Carter showed how to side-step the Blues

Part of me really wanted to write an open letter, arguably the worst device in all of journalism, to Beauden Barrett to try to convince him to stay at the Hurricanes. I will be the first to say I am not above an open letter.

As a Canes supporter, I feel it's best to at least implore you publicly that, while the Blues are improving and their depth of talent, you are already part of a better team and have more chance winning an elusive title staying where you are.

The Blues can't develop a first five-eighths to save themselves and since when did an All Black go to the Blues from another franchise to improve his chances? They leave to make the All Blacks.

To be fair, the chances of you, Beauden Barrett, not making the All Blacks at this stage of your career because the Blues struggle at times (less frequently it has to be said because Tana Umaga is doing a great job) are low.


But my point is this: Daniel Carter.

A few seasons ago, I received a call from a well-placed source that Carter was moving to the Blues to see out his New Zealand career before heading overseas. Apparently he came very close to doing this but realised he could easily split his time between Christchurch and Auckland where his wife and family were by regularly scouring Grabaseat deals when they popped into his inbox.

Your partner, Beauden, is an Aucklander and she might be keen to move back but it's been done before so it's entirely feasible. The majority of Hurricanes fans would be happy to compromise on that loyalty. And while your father, Smiley, might become Frowny Barrett at the thought of you being an Aucklander, he'll be pretty stoked you're choosing the Hurricanes.

Speaking of choices, it's something that has been a hot topic in golfing circles because of the number of players opting out of the Olympics.

Jason Day, world No 1 no less, this week announced he won't be travelling to Rio for fear of the Zika virus. While this is a very real concern of Day, who is hoping to have a family soon, it's made easier because golf doesn't need the Olympics and neither do the stars of it.

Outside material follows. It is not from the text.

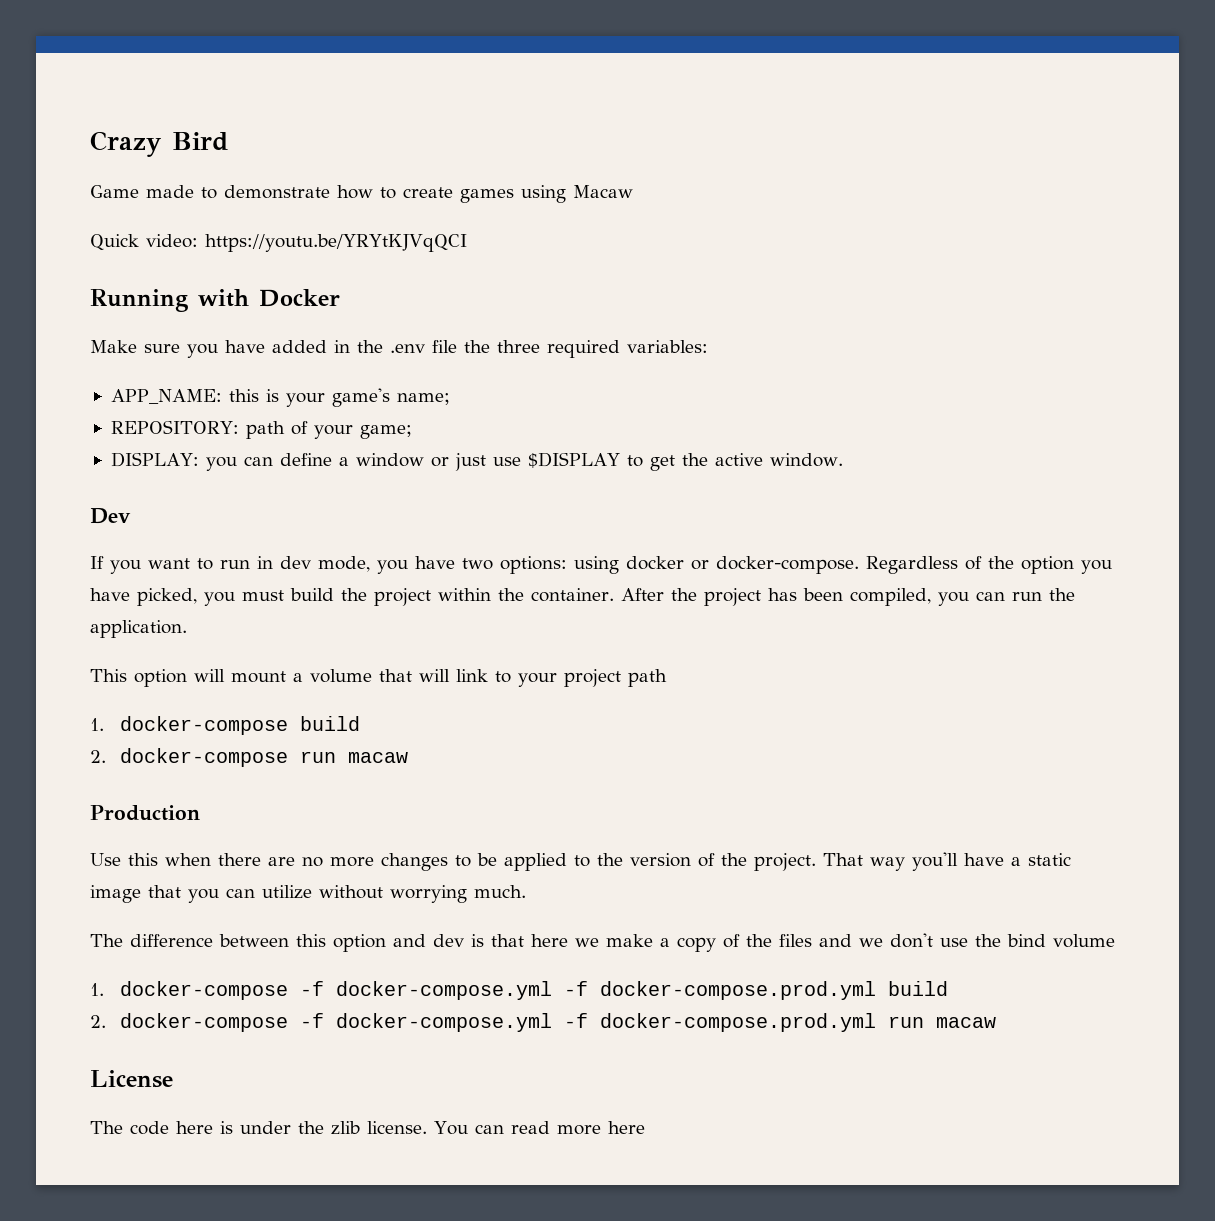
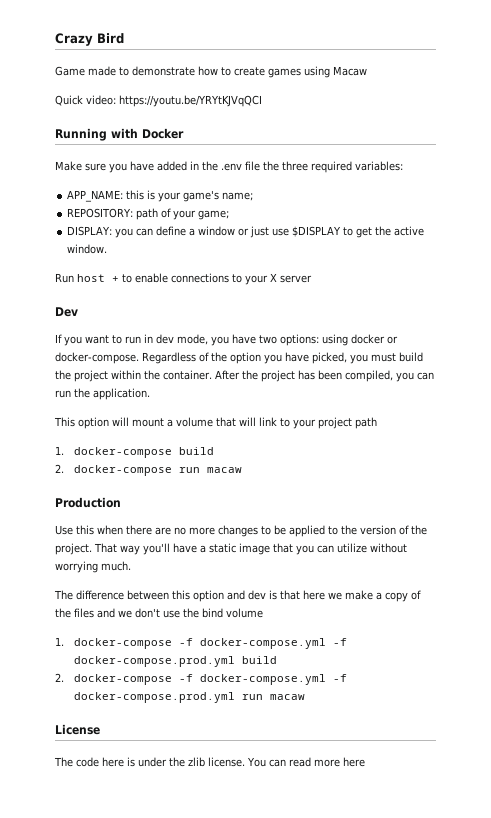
(843, 460) none -> [55,273,312,285] // Run host + to enable connections to your X server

When it was confirmed in 2009 as an Olympic sport, and Rio was named as host city (a US friendly time zone), I bet NBC, who pay the most for the rights to the Games, could see viewership numbers climb before their eyes with the thought of Tiger Woods, who would've already broken Jack Nicklaus' record for the most major titles, standing atop the dais.

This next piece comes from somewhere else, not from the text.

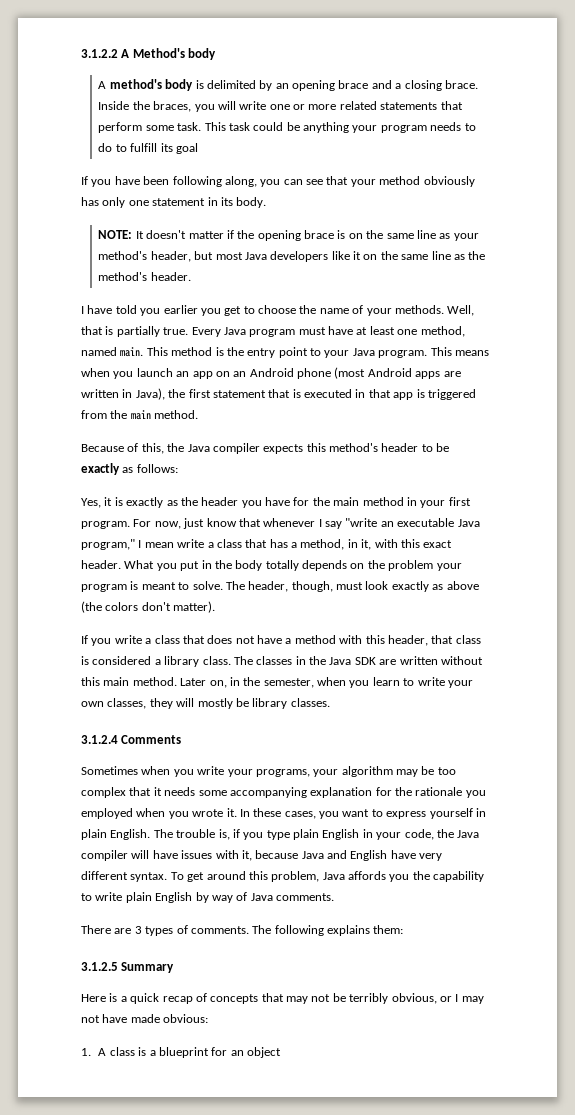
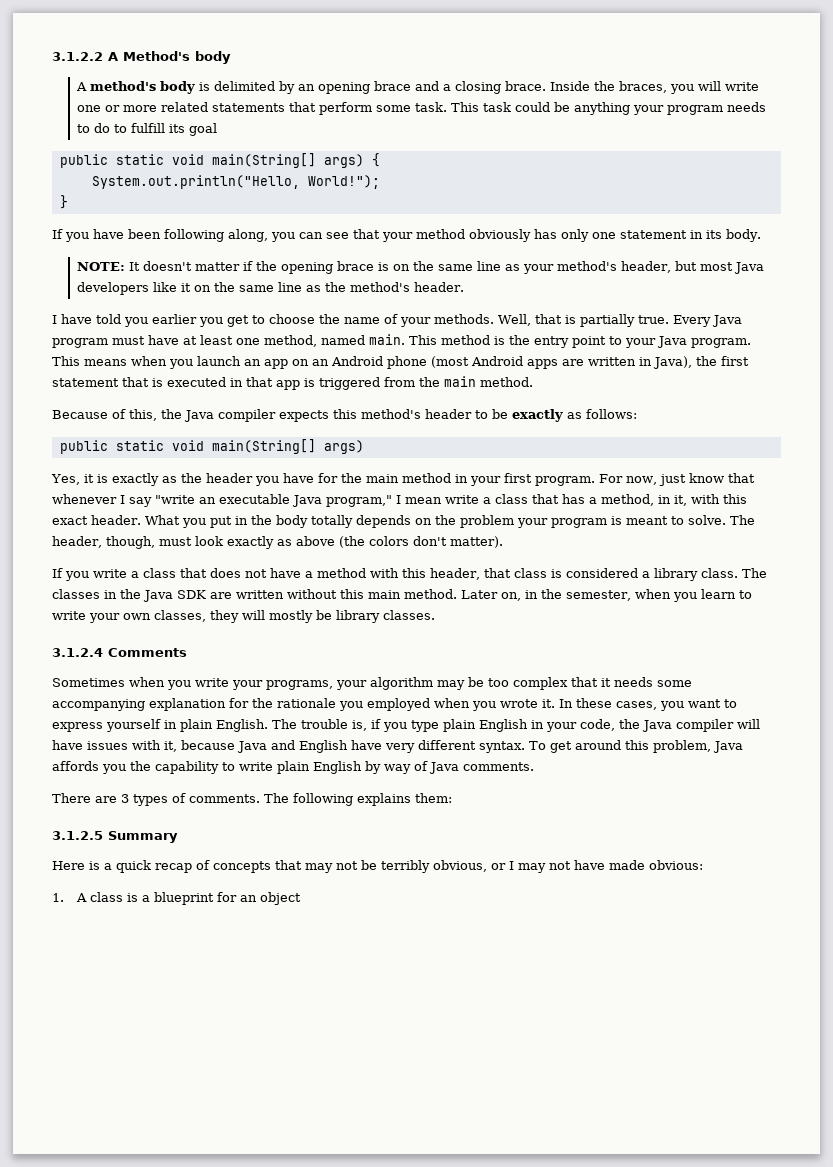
(198, 148) none -> [59,153,380,168] [91,175,380,189] [59,195,68,209] // public static void main(String[] args) { // System.out.println("Hello, World!"); // }
(178, 468) none -> [59,439,364,454] // public static void main(String[] args)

Nike would have been frothing, too. That's how I envisioned it, anyway.

Now we have a jam-packed PGA calendar to accommodate the stars who have pulled out for a threat that is entirely manageable. As Professor Michael Baker of the Department of Public Health from the University of Otago said to Radio Sport, it is well down the list of things to worry about because the risk is very low.

While Zika is a concern for Day (who has struggled with vertigo and influenza), it's hard to escape the fact that golf at the Olympics doesn't resonate with the players like Majors do.

I would have liked to have seen you, Beauden Barrett, at the Olympics as part of the sevens team but will be happy with you in a Hurricanes jersey in the future.